--- START READING PASSAGE ---
John Small was a first cousin and close friend of John Robertson Reid, who became a general in the British Army. His niece, Magdalen (Small) MacDonald, was the mother of John MacDonald of Garth and Mrs. William McGillivray.  John Small and his relatives were members of the Smalls of Dirnanean, and are also related to the Small-Kiers of Kindrogan House.

At an early age Small's family purchased a commission for him to enter the Scots Brigade, and he served with them in the Netherlands. He was promoted to 2nd lieutenant in the Earl of Drumlanrig's Regiment when it was raised for service of the States General in 1747. In 1756, Small obtained a commission in the British Army, becoming a lieutenant in the Black Watch just before its departure for North America to fight in the Seven Years' War.
--- END READING PASSAGE ---
* **SHORT TASK A**: Convert the clock-change entries below into a JSON list of strings, with one string per line and no blank lines.
--- START LISTED ENTRIES ---
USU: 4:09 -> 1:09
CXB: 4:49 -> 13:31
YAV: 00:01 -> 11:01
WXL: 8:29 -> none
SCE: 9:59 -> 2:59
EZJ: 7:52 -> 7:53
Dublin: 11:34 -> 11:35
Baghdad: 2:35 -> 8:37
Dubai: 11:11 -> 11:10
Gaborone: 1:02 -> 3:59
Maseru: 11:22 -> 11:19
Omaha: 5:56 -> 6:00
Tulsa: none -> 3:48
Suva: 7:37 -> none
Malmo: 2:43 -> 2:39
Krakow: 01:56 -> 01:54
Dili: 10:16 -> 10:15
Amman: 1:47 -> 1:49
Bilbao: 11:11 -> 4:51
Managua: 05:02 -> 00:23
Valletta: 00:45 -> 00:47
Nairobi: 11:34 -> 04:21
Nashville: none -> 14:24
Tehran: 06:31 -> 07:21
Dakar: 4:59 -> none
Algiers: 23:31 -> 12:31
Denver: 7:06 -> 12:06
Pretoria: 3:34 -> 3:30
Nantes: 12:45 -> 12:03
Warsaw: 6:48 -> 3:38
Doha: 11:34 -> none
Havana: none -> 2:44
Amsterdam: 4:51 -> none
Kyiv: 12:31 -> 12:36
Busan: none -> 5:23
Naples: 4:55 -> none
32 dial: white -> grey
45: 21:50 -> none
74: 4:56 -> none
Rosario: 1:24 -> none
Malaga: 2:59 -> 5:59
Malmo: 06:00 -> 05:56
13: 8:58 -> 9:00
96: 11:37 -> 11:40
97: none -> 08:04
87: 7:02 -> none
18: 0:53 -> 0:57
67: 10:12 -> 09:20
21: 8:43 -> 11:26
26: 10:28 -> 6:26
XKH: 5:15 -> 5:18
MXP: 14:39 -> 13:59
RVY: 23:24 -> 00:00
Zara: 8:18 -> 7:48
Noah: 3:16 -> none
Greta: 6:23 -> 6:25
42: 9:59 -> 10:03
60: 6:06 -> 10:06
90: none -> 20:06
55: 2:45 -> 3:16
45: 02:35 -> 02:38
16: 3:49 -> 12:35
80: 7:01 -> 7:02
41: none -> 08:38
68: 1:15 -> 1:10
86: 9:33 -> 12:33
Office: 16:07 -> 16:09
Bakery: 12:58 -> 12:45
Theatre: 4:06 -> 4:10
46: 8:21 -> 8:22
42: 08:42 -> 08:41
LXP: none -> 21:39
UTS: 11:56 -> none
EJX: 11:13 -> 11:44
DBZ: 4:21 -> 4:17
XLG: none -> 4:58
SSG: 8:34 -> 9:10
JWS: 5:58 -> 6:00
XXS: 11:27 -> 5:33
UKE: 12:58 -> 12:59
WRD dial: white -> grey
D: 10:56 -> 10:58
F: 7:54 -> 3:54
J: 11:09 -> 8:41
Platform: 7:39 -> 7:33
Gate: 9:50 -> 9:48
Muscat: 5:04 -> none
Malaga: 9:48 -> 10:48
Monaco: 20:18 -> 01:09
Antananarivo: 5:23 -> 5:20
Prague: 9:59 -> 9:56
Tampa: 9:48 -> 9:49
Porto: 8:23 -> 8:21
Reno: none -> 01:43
--- END LISTED ENTRIES ---
* **SHORT TASK B**: Reproduce the passage about John Small word for word. Begin with the words "John Small was" and end after "of Kindrogan House.".

* **WORKED SOLUTION A**:
[
  "USU: 4:09 -> 1:09",
  "CXB: 4:49 -> 13:31",
  "YAV: 00:01 -> 11:01",
  "WXL: 8:29 -> none",
  "SCE: 9:59 -> 2:59",
  "EZJ: 7:52 -> 7:53",
  "Dublin: 11:34 -> 11:35",
  "Baghdad: 2:35 -> 8:37",
  "Dubai: 11:11 -> 11:10",
  "Gaborone: 1:02 -> 3:59",
  "Maseru: 11:22 -> 11:19",
  "Omaha: 5:56 -> 6:00",
  "Tulsa: none -> 3:48",
  "Suva: 7:37 -> none",
  "Malmo: 2:43 -> 2:39",
  "Krakow: 01:56 -> 01:54",
  "Dili: 10:16 -> 10:15",
  "Amman: 1:47 -> 1:49",
  "Bilbao: 11:11 -> 4:51",
  "Managua: 05:02 -> 00:23",
  "Valletta: 00:45 -> 00:47",
  "Nairobi: 11:34 -> 04:21",
  "Nashville: none -> 14:24",
  "Tehran: 06:31 -> 07:21",
  "Dakar: 4:59 -> none",
  "Algiers: 23:31 -> 12:31",
  "Denver: 7:06 -> 12:06",
  "Pretoria: 3:34 -> 3:30",
  "Nantes: 12:45 -> 12:03",
  "Warsaw: 6:48 -> 3:38",
  "Doha: 11:34 -> none",
  "Havana: none -> 2:44",
  "Amsterdam: 4:51 -> none",
  "Kyiv: 12:31 -> 12:36",
  "Busan: none -> 5:23",
  "Naples: 4:55 -> none",
  "32 dial: white -> grey",
  "45: 21:50 -> none",
  "74: 4:56 -> none",
  "Rosario: 1:24 -> none",
  "Malaga: 2:59 -> 5:59",
  "Malmo: 06:00 -> 05:56",
  "13: 8:58 -> 9:00",
  "96: 11:37 -> 11:40",
  "97: none -> 08:04",
  "87: 7:02 -> none",
  "18: 0:53 -> 0:57",
  "67: 10:12 -> 09:20",
  "21: 8:43 -> 11:26",
  "26: 10:28 -> 6:26",
  "XKH: 5:15 -> 5:18",
  "MXP: 14:39 -> 13:59",
  "RVY: 23:24 -> 00:00",
  "Zara: 8:18 -> 7:48",
  "Noah: 3:16 -> none",
  "Greta: 6:23 -> 6:25",
  "42: 9:59 -> 10:03",
  "60: 6:06 -> 10:06",
  "90: none -> 20:06",
  "55: 2:45 -> 3:16",
  "45: 02:35 -> 02:38",
  "16: 3:49 -> 12:35",
  "80: 7:01 -> 7:02",
  "41: none -> 08:38",
  "68: 1:15 -> 1:10",
  "86: 9:33 -> 12:33",
  "Office: 16:07 -> 16:09",
  "Bakery: 12:58 -> 12:45",
  "Theatre: 4:06 -> 4:10",
  "46: 8:21 -> 8:22",
  "42: 08:42 -> 08:41",
  "LXP: none -> 21:39",
  "UTS: 11:56 -> none",
  "EJX: 11:13 -> 11:44",
  "DBZ: 4:21 -> 4:17",
  "XLG: none -> 4:58",
  "SSG: 8:34 -> 9:10",
  "JWS: 5:58 -> 6:00",
  "XXS: 11:27 -> 5:33",
  "UKE: 12:58 -> 12:59",
  "WRD dial: white -> grey",
  "D: 10:56 -> 10:58",
  "F: 7:54 -> 3:54",
  "J: 11:09 -> 8:41",
  "Platform: 7:39 -> 7:33",
  "Gate: 9:50 -> 9:48",
  "Muscat: 5:04 -> none",
  "Malaga: 9:48 -> 10:48",
  "Monaco: 20:18 -> 01:09",
  "Antananarivo: 5:23 -> 5:20",
  "Prague: 9:59 -> 9:56",
  "Tampa: 9:48 -> 9:49",
  "Porto: 8:23 -> 8:21",
  "Reno: none -> 01:43"
]

* **WORKED SOLUTION B**:
John Small was a first cousin and close friend of John Robertson Reid, who became a general in the British Army. His niece, Magdalen (Small) MacDonald, was the mother of John MacDonald of Garth and Mrs. William McGillivray.  John Small and his relatives were members of the Smalls of Dirnanean, and are also related to the Small-Kiers of Kindrogan House.